Saturday, 4 April 2015

Why I wrote Angel with Drumsticks



Writing this book became an important project. My husband Angelo met we were in our 40s so we had not shared the early years of our adult life.

He told me early in our relationship that he had been a drummer and devised a new way of playing the drums that filled up the gaps in the music but initially didn’t relate a great deal about his band. 
I really only knew it was mid-late 60s and they were called Angel and the Brains. Until I talked to him more about his experience I didn’t even know why they picked it for a name.

It was several years into our relationship that the story of La Messa dei Giovani and the bands performance started to come out and I became more and more intrigued as to why this band, who supposedly were not only excellent musicians but also considered one of the original Italian Beat bands.

This is the story of my husband life until he emigrated to Australia. He was the band leader and drummer of Angel and the Brains

Over time he shared more of his story with me and I convinced him it was one that needed to be written and the truth told.

I didn’t realise until we talked over his sometimes bitter, sometimes sweet recollections spanning six years of his life just how emotional it was for him to share his memories.

The exercise of recording his memories and researching additional information together brought us closer. I came to understand him so much more.

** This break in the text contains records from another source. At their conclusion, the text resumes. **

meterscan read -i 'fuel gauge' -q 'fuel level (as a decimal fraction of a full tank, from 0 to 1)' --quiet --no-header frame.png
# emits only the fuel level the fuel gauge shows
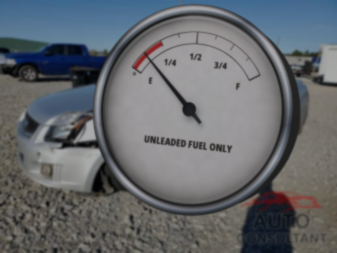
0.125
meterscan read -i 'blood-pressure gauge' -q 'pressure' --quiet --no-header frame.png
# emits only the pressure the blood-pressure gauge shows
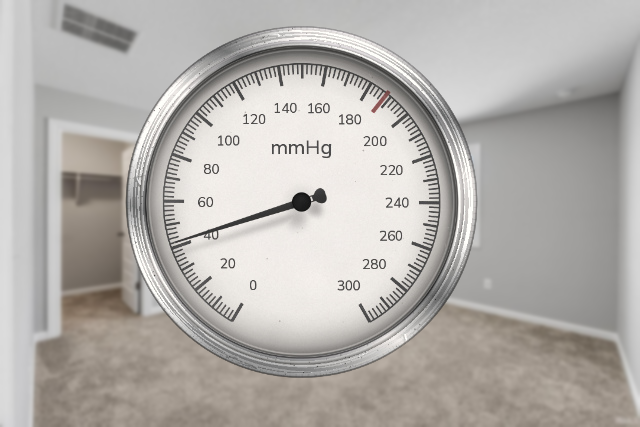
42 mmHg
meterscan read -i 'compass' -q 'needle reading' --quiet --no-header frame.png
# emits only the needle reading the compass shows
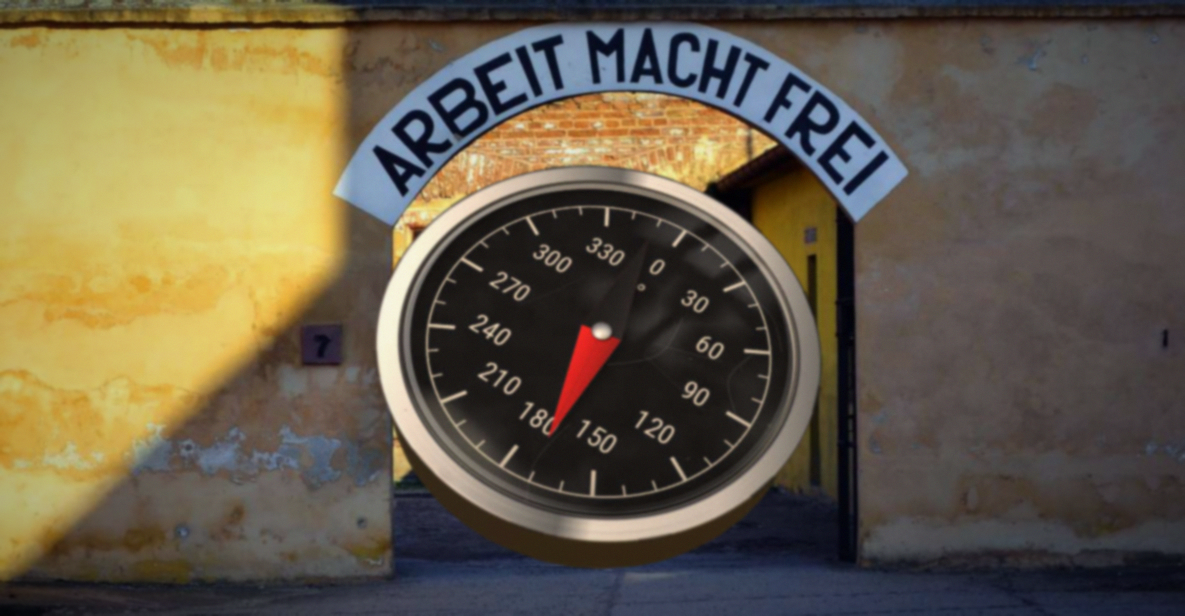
170 °
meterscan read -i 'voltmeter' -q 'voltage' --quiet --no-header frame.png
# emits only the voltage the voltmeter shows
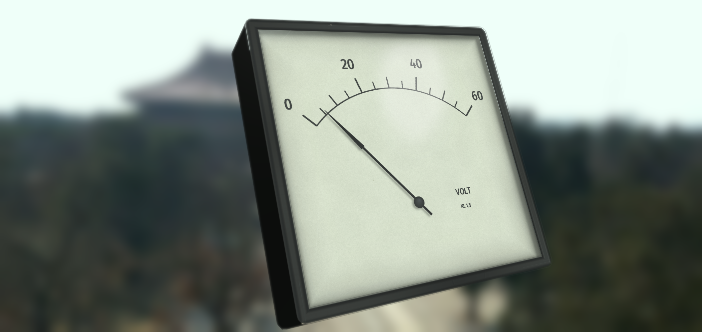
5 V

I am proud that finally his story has been told.

Book overview

In a new book about the Italian Beat band, Angel and the Brains, one band member tells his story about what really happened following the first beat mass performed in Rome on 27th April 1966.

It is a hard hitting revelation of how the bands, following an invitation from the Catholic Church, to perform the Mass, had their careers destroyed by the Vatican in an attempt to save its own reputation.

The reader will discover that many articles written in recent years are wrong in their descriptions of what happened following La Messa and falsely acclaim the event as being a successful innovation of the Catholic Church at the time.